その部分にも魔術師は先ほどと同じように左手を振るう。すると、みるみるうちに傷口がくっ付いた。それだけではなく大小問わず、カラダの破損個所が治っていく。魔術師の手から光が消えるころには少女のカラダは傷一つないもとの姿へと戻った。
「どうだ?どこか動きがおかしいとこはあるか?」
魔術師の問いかけに少女は手足をぶらぶらさせたりストレッチをしたりしてから、
「さすがご主人だ、なんともないぜ!」
ならよかった、と魔術師。若干あきれたような口ぶりである。
「それにしてもご主人の能力はすげーですね!自力で直せない傷も一瞬ですし!」
「こんな廃墟街のど真ん中で死なれたら俺も困るからな。そりゃ全力で直すさ」
「ちょ。ご主人何言ってるんですか。マジウケるんですけど」
少女は腹を抱えて笑いながら魔術師の腰のあたりをビシビシと叩く。
「私、常に死んでるんですけどね。アンデッドなだけに」
青白く、血の気のない顔。体中に見え隠れする縫合痕。中身のない眼孔を隠すための眼帯。見た目はどこにでもいる、とは決して言えない危険な外見だが、いわゆる可愛い部類に属する二十もいかないほどの少女。

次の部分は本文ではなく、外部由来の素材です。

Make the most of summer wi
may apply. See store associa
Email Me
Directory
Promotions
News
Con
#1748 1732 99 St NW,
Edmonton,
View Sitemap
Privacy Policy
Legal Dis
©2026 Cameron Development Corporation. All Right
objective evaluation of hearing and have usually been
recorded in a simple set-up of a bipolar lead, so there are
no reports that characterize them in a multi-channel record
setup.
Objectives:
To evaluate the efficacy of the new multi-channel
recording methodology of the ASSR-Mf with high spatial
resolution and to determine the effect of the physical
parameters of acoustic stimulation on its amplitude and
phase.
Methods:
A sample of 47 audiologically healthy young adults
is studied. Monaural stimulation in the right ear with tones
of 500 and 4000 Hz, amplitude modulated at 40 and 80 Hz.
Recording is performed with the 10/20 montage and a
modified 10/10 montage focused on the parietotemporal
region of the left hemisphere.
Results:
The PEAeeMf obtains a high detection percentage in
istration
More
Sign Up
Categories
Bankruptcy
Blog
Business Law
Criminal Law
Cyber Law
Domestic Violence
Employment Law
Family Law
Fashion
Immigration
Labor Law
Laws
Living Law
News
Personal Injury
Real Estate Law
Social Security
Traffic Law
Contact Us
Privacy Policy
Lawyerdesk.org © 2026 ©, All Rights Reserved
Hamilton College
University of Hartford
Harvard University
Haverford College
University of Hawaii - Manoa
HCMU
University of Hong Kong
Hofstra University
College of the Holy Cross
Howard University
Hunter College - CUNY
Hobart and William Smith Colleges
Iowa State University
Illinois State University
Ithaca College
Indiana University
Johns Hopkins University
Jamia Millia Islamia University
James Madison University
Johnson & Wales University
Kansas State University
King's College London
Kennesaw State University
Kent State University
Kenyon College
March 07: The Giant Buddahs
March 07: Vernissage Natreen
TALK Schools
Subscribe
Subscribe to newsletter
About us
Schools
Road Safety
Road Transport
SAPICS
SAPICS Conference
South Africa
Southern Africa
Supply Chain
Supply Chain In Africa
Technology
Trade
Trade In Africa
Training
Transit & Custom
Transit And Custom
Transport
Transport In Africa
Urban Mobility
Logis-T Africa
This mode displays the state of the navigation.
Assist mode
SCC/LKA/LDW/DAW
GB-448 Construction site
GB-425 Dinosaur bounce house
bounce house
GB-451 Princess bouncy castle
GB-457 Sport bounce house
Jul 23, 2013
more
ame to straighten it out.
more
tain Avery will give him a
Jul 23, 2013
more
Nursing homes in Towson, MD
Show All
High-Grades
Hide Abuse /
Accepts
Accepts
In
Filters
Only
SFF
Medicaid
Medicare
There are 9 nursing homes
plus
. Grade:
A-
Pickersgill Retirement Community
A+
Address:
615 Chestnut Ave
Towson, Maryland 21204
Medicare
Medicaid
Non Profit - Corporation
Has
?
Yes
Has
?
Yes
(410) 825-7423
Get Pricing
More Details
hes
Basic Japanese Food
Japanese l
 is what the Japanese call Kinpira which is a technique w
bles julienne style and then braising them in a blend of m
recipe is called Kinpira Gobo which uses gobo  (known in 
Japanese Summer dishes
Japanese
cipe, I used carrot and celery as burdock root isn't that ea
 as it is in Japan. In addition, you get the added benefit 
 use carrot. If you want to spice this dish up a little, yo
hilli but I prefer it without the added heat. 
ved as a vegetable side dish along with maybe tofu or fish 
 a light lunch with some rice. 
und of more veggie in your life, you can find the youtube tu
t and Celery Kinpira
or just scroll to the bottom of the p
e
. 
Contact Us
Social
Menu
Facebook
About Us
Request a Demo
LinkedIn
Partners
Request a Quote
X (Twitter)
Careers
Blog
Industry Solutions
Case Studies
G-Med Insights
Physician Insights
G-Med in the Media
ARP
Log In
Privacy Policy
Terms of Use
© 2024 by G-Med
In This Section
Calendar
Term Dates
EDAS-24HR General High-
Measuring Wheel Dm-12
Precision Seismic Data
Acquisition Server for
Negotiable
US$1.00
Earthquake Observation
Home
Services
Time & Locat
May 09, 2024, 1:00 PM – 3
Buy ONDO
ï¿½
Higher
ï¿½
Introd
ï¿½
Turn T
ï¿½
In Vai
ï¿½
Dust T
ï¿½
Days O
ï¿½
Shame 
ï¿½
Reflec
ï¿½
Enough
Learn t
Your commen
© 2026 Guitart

しかしその実態は、この怪しいペストマスクの魔術師のネクロマンシーにより生み出された特製のアンデッドである。
「ご主人、そこは笑うところなんですけど。アンデッドのカラダを張ったネクロマンシージョークなんですけど」
少女は立ち上がると、地面に突き刺さったままの大剣を軽々としかも片手で引き抜いて見せた。長方形で幅広の刀身を持つ大剣である。淡く赤い光と刻まれたルーン文字から魔力剣であることは一目瞭然だ。刀身は少女と同じくらいの長さで、軽量化の魔術が施されていたとしてももちろんこんな少女が片手で持てるはずがない。リミッターがはずれたアンデッドゆえの人間離れした怪力である。
そしてその切っ先を魔術師に向けているのは如何なものだろうか。
「すまん笑うところがどこかわからん。というか剣を向けるな、危ないだろ!ちょっとはゾンビやスケルトンみたいな寡黙さとか従順さを見習ってくれよ、マジで」
「何をおっしゃいますか。私はご主人に従順ですよ。ベッドの上なら特に」
「マジで土に返すぞ」
「あら、ご主人。私に力で勝てたことがありまして?」
「このアンデッド、ネクロマンサーに歯向かいすぎだろ……」
魔術師は顔に手を当てこの日何度目にかになるかわからない大きなため息をつく。少女――否、少女姿のアンデッドはそれを嬉々とした表情で見ている。心の底から楽しそうである。
「ほら。キャシー、探索はお終いだ。そろそろ帰るぞ」
「はい、ご主人。仰せの通りに」
大剣を背負うと、先を歩いている魔術師の半歩後ろをキャシーはついていく。自我を持つアンデッドとネクロマンサー能力を持つ魔術師、非常に不釣り合いな二人組である。やがてその二人組は死と瓦礫に埋め尽くされた灰色の世界へと消えていった。
これは異世界からの来訪者とアンデッドによる、剣と魔術と役人が支配する妙に俗っぽい世界で繰り広げられる物語。